HCV is an enveloped, positive-stranded RNA virus and member of the Flaviviridae family. There are 7 major genotypes (strains) of HCV, which have differing geographic distributions. Globally, about 40-60% of patients are infected with HCV genotype 1, with the remaining patients infected with HCV genotypes 2 through 7. The geographical distribution of patients infected with various HCV genotypes is reported as follows: genotypes 1 and 2 are common in the Far East, North and South America, Europe, Australia/New Zealand, and parts of Africa; genotype 3 is common in Europe, North America, Thailand and India, and Australia/New Zealand; genotype 4 is common in Egypt and the Middle East, Central and North Africa; genotype 5 is common only in South Africa; genotype 6 is common only in a small region of Southeast Asia, including Hong Kong, Macau and Vietnam; and genotype 7 has been reported in central Africa.

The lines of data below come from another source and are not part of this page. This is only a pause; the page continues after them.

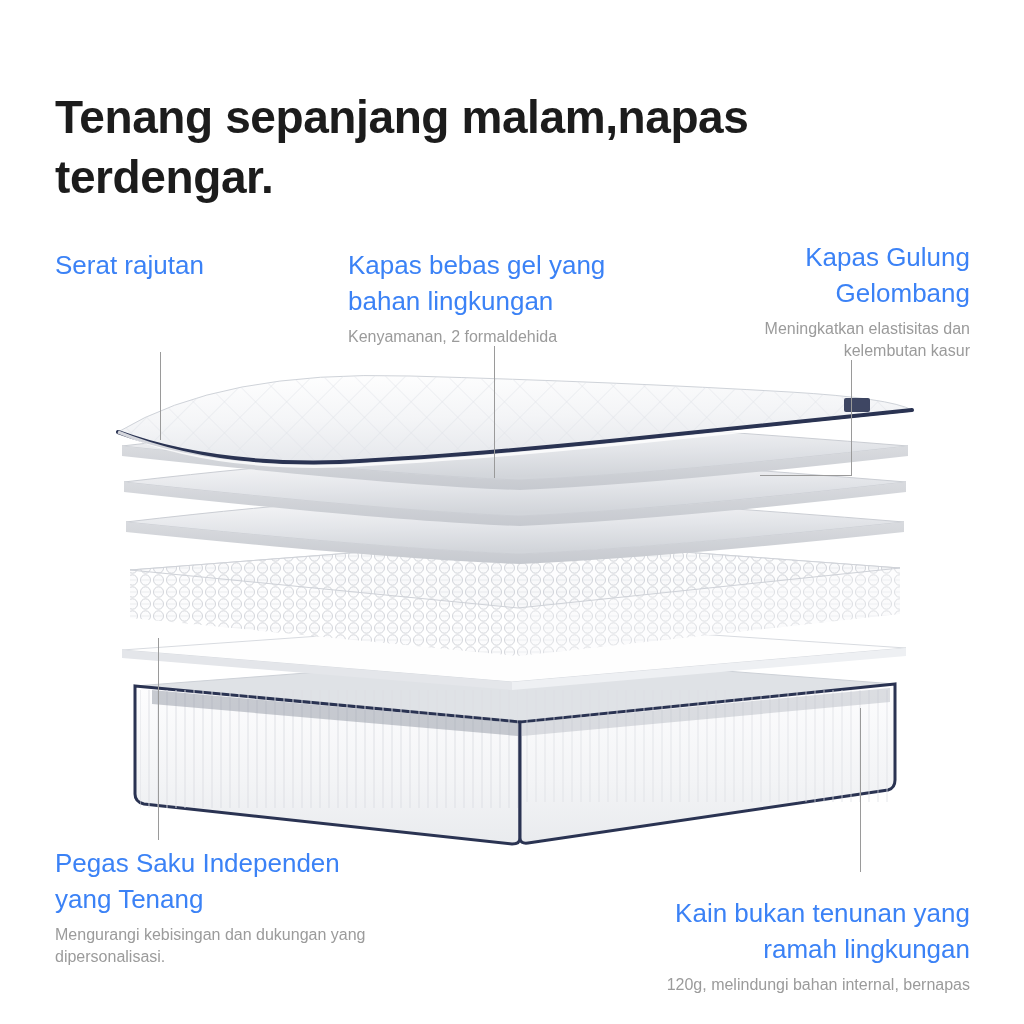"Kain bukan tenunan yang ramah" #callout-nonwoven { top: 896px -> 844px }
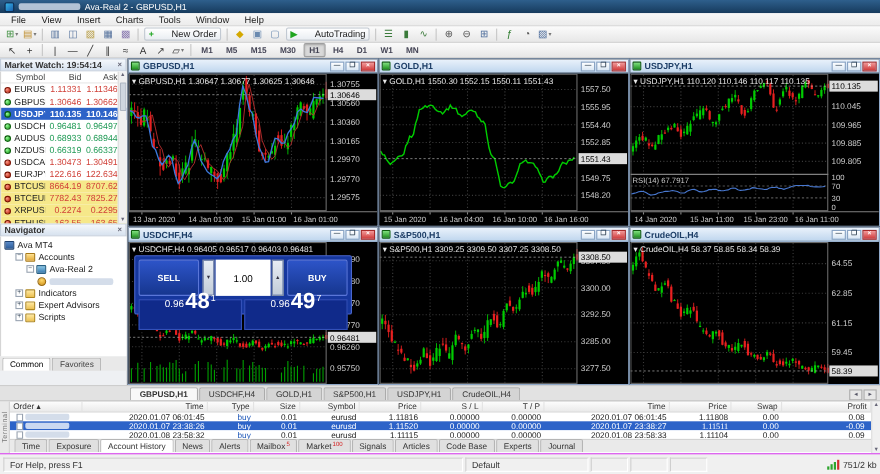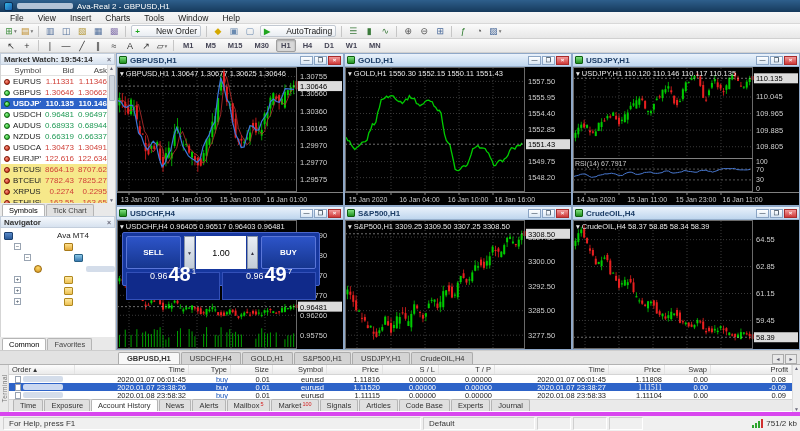"Symbols" div.ptabs { html: <div> <span>Symbols</span> <span>Tick Chart</span> </div> -> none }
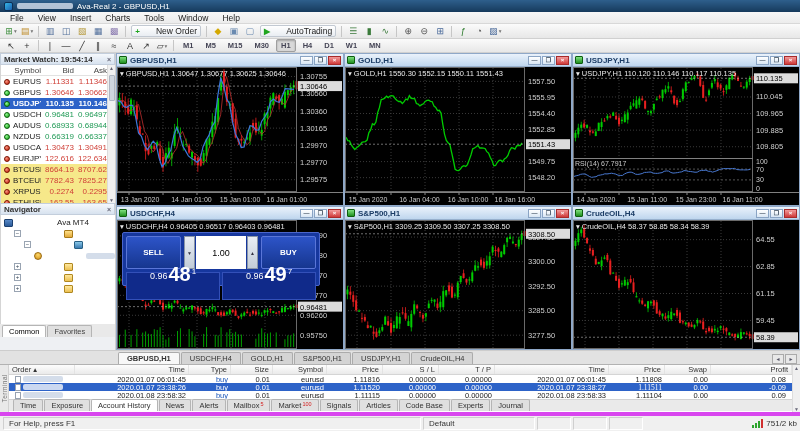"Ava MT4" .navrow { gap: 41px -> none }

HCV infection is a highly dynamic process, with a viral half-life of two hours or less and an average viral production and clearance rate of one trillion (1012) viral particles per day. The lack of a proof-reading function of the HCV RNA polymerase provides the basis for the genetic variability of individual viral particles and strains observed in cell culture and in hepatitis C patients. The rapid spontaneous mutability of HCV during natural infection provides a rationale for the development and implementation of multi-drug antiviral combination therapies. There is an urgent need for novel combination therapies employing potent, small molecule inhibitors that inhibit different steps in the HCV life cycle and that can be administered orally. The 9.6-kb RNA genome of HCV encodes one large polyprotein, cleaved by viral and cellular proteases into ten viral proteins inside HCV-infected cells, including structural and non-structural proteins. The HCV non-structural protein 5A (NS5A) is a multi-functional protein essential for HCV replication. Most successful HCV treatment strategies incorporate a NS5A replication inhibitor in combination with other compounds to treat HCV.
HCV treatment evolved rapidly with the development of interferon-free, oral direct-acting antiviral (DAA) combination therapies that enable high sustained virologic response (SVR) rates, reduced duration of treatment and enhanced convenience for patients; however, approved therapies are too expensive to be used in many developing countries. As a result, there is a continuing need for all oral, efficacious and cost-effective regimens.